The Anatomical Cavalry immediately dismounted from their horses, which were too old to be used in a charge, and gallantly entered the fog, with their sabers between their teeth, and their hands in their pockets—it being a part of their tactics to catch a rebel before cutting his head off.

In the meantime, my boy, the Orange County howitzers and the Mackerel muskets were hurling a continuous fire into the clouds, stirring up the angels, and loosening the smaller planets. Sturdily answered the rebels from the fog-begat fort; but not one of our men had fallen.

Captain Villiam Brown was just coming down from the top of a very tall tree, whither he had gone to search for the masked batteries, when the fog commenced lifting, and disclosed the Anatomical Cavalry returning at double-quick.

Instantly our fire ceased, and so did that of the rebels.

“Does the fort surrender to the United States of America?” says Villiam to the captain of the Anatomicals.

The gallant dragoon sighed, and says he:

“I used my magnifying glass, but could find no fort.”

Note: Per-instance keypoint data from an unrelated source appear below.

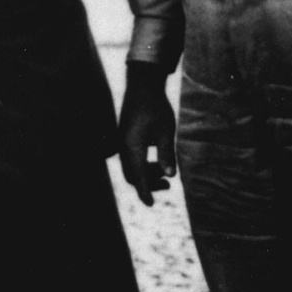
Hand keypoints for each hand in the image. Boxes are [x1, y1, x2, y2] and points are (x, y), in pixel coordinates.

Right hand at [119, 62, 176, 204]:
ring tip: (165, 174)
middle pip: (132, 175)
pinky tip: (156, 161)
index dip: (144, 192)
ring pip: (130, 168)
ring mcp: (122, 143)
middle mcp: (123, 147)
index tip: (150, 204)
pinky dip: (142, 166)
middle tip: (168, 186)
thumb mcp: (166, 131)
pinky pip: (130, 159)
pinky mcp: (124, 138)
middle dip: (148, 184)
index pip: (138, 176)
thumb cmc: (156, 107)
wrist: (142, 87)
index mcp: (132, 147)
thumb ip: (166, 154)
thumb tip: (169, 176)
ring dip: (146, 174)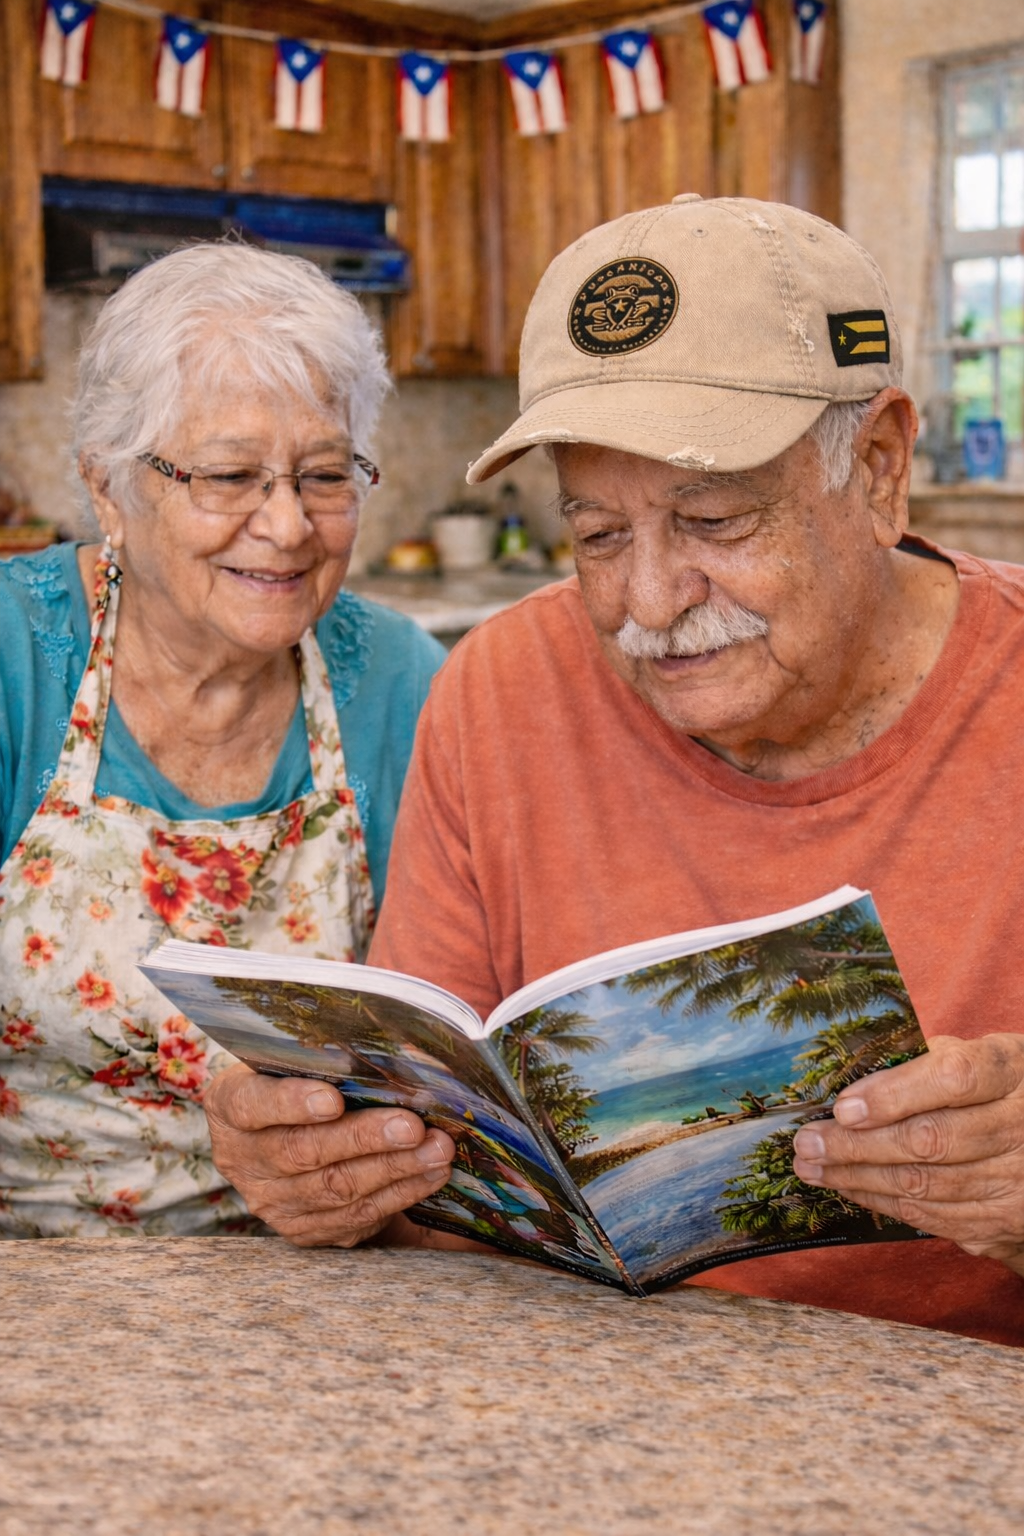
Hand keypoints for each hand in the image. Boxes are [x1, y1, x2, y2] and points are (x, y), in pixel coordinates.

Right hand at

At this moment, my boy, a sharp sunbeam cleft the fog as a sword does a vail, and the mist rolled away from the scene in the two volumes, disclosing to our view a fine cabbage patch, with a dense wood beyond.

“Ha!” says he, sadly, “the garrison has cut its way through the fog and escaped, but Fort Muggins is ours! Let the flag of our Union be planted on the ramparts,” says Villiam, with much perspiration; “and I will immediately issue a proclamation to the people of the United States of America.”

Believing that Villiam was somewhat too hasty in his conclusions, my boy, I ventured to insinuate that what he had taken for a fort in the fog, was really nothing but a cabbage inclosure, and that the escaped rebels were purely imaginary.

“Imaginary!” says Villiam, hastily, placing his canteen in his pocket. “Why, didn’t you hear the roar of the artillery?”

“Do you see that thick wood yonder?” says I.

Says he, “It is visible to the undressed eye.”

“Well,” says I, “what you took for the sound of rebel firing, was only the echo of your own firing in that wood.”

Villiam pondered for a few moments, my boy, like one who was considering the propriety of saying nothing in as few words as possible, and then he looked angularly at me, and says he:

“My proclamation to the press will cover all this and the news of this here engagement will keep until the war is over. Ah!” says Villiam, “I wouldn’t have the news of this affair published on any account; for if the government thought that I was trying to cabbage in my Department it would make me Minister to Russia immediately.”

As the Conic Section of the Mackerel Brigade returned slowly to headquarters, my boy, I thought to myself; How often does man, after making something his particular forte discover at last that it is only a cabbage patch, and hardly large enough at that for a big hog like himself.